Enjoying the outdoors is one of the highlights of summertime. Whether you’re at a BBQ, hiking, working in the yard or soaking up some vitamin D, the likelihood that you’ll spend time in the sun is high. As a society, we’ve become more aware and hyper-vigilant about guarding against sun exposure by increasing our sunscreen usage and protecting our skin with hats and long sleeves. But there are other risks posed by time in the sun, including dehydration, heat heat exhaustion and heat stroke.

Here are some facts:

  • The body needs water to function properly. Dehydration happens when your body lacks the proper amount of fluids and electrolytes to keep working properly. Heat exhaustion is a more serious condition that happens when the body loses a great deal of water and salt. Left untreated, dehydration and heat exhaustion can lead to heat stroke, a life-threatening condition that can result in damage to the brain and/or other important organs.
  • Dehydration can happen with as little as 1%-2% loss of your ideal water content. Dehydration can be serious and needed to be treated via intravenous (IV) fluids.
  • The average person loses 90 ounces of water each day.
  • It’s important to recognize the symptoms of mild dehydration and treat them immediately so they don’t become more serious. Thirst is the first signal that you’re behind the curve on keeping hydrated.
  • Dehydration, heat exhaustion and heat stroke can all occur indoors as well as out-of-doors.
  • Heat stroke occurs when the body’s core temperature is elevated drastically. It can be fatal.
  • Symptoms of dehydration and heat exhaustion include: headache, thirst, less-frequent urination, dry skin, fatigue, light-headedness, dizziness, confusion, dry mouth and mucous membranes, increased heart rate and breathing. In children, watch for listlessness and irritability, no wet diapers for several hours and no tears when crying.

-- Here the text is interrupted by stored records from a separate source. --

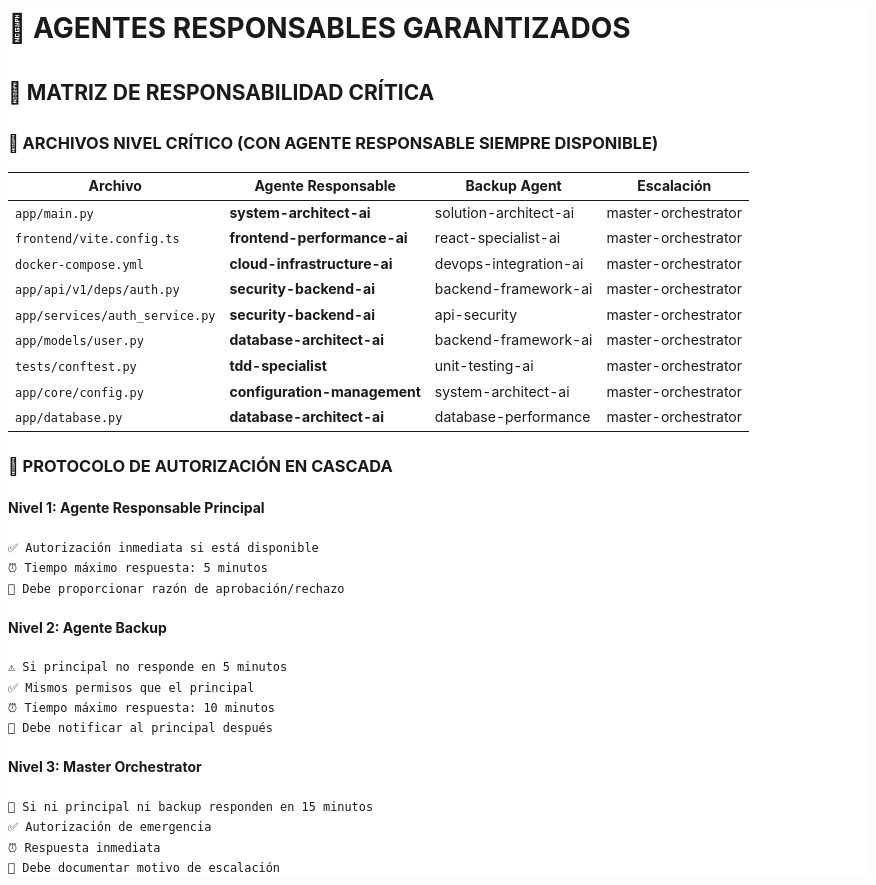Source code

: # 👥 AGENTES RESPONSABLES GARANTIZADOS

## 🎯 MATRIZ DE RESPONSABILIDAD CRÍTICA

### 🚨 ARCHIVOS NIVEL CRÍTICO (CON AGENTE RESPONSABLE SIEMPRE DISPONIBLE)

| Archivo | Agente Responsable | Backup Agent | Escalación |
|---------|-------------------|--------------|------------|
| `app/main.py` | **system-architect-ai** | solution-architect-ai | master-orchestrator |
| `frontend/vite.config.ts` | **frontend-performance-ai** | react-specialist-ai | master-orchestrator |
| `docker-compose.yml` | **cloud-infrastructure-ai** | devops-integration-ai | master-orchestrator |
| `app/api/v1/deps/auth.py` | **security-backend-ai** | backend-framework-ai | master-orchestrator |
| `app/services/auth_service.py` | **security-backend-ai** | api-security | master-orchestrator |
| `app/models/user.py` | **database-architect-ai** | backend-framework-ai | master-orchestrator |
| `tests/conftest.py` | **tdd-specialist** | unit-testing-ai | master-orchestrator |
| `app/core/config.py` | **configuration-management** | system-architect-ai | master-orchestrator |
| `app/database.py` | **database-architect-ai** | database-performance | master-orchestrator |

### 🔄 PROTOCOLO DE AUTORIZACIÓN EN CASCADA

#### Nivel 1: Agente Responsable Principal
```
✅ Autorización inmediata si está disponible
⏰ Tiempo máximo respuesta: 5 minutos
📝 Debe proporcionar razón de aprobación/rechazo
```

#### Nivel 2: Agente Backup
```
⚠️ Si principal no responde en 5 minutos
✅ Mismos permisos que el principal
⏰ Tiempo máximo respuesta: 10 minutos
📝 Debe notificar al principal después
```

#### Nivel 3: Master Orchestrator
```
🚨 Si ni principal ni backup responden en 15 minutos
✅ Autorización de emergencia
⏰ Respuesta inmediata
📝 Debe documentar motivo de escalación
```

All of these sun/heat-related illnesses can be prevented. Here are some tips:

  • Increase your fluid intake, even when you’re not feeling thirsty. Your physician can tell you how much water you should consume each day, but a general rule is that the average person should drink eight 8-ounce glasses of water a day. It’s the 8×8 rule and easy to remember. Drink more if you’re outside and/or in the sun, exercising or it’s hot.
  • Water is best, but sports drinks, smoothies and coconut water are also beneficial.
  • Take frequent breaks when hiking, playing and exercising.
  • Avoid vigorous exercise during the heat of the day.
  • Stick to the shade as much as possible.
  • Wear light weight, loose-fitting, light colored clothing that wicks the moisture from the body.
  • Avoid sunburns by wearing sunscreen.
  • Eat water-rich foods.

Dehydration, heat exhaustion and heat stroke are serious risks anytime you spend time in the sun, but they don’t have to stop you from enjoying the summer. Awareness and prevention are more than half the battle. Be safe, be smart, and have fun!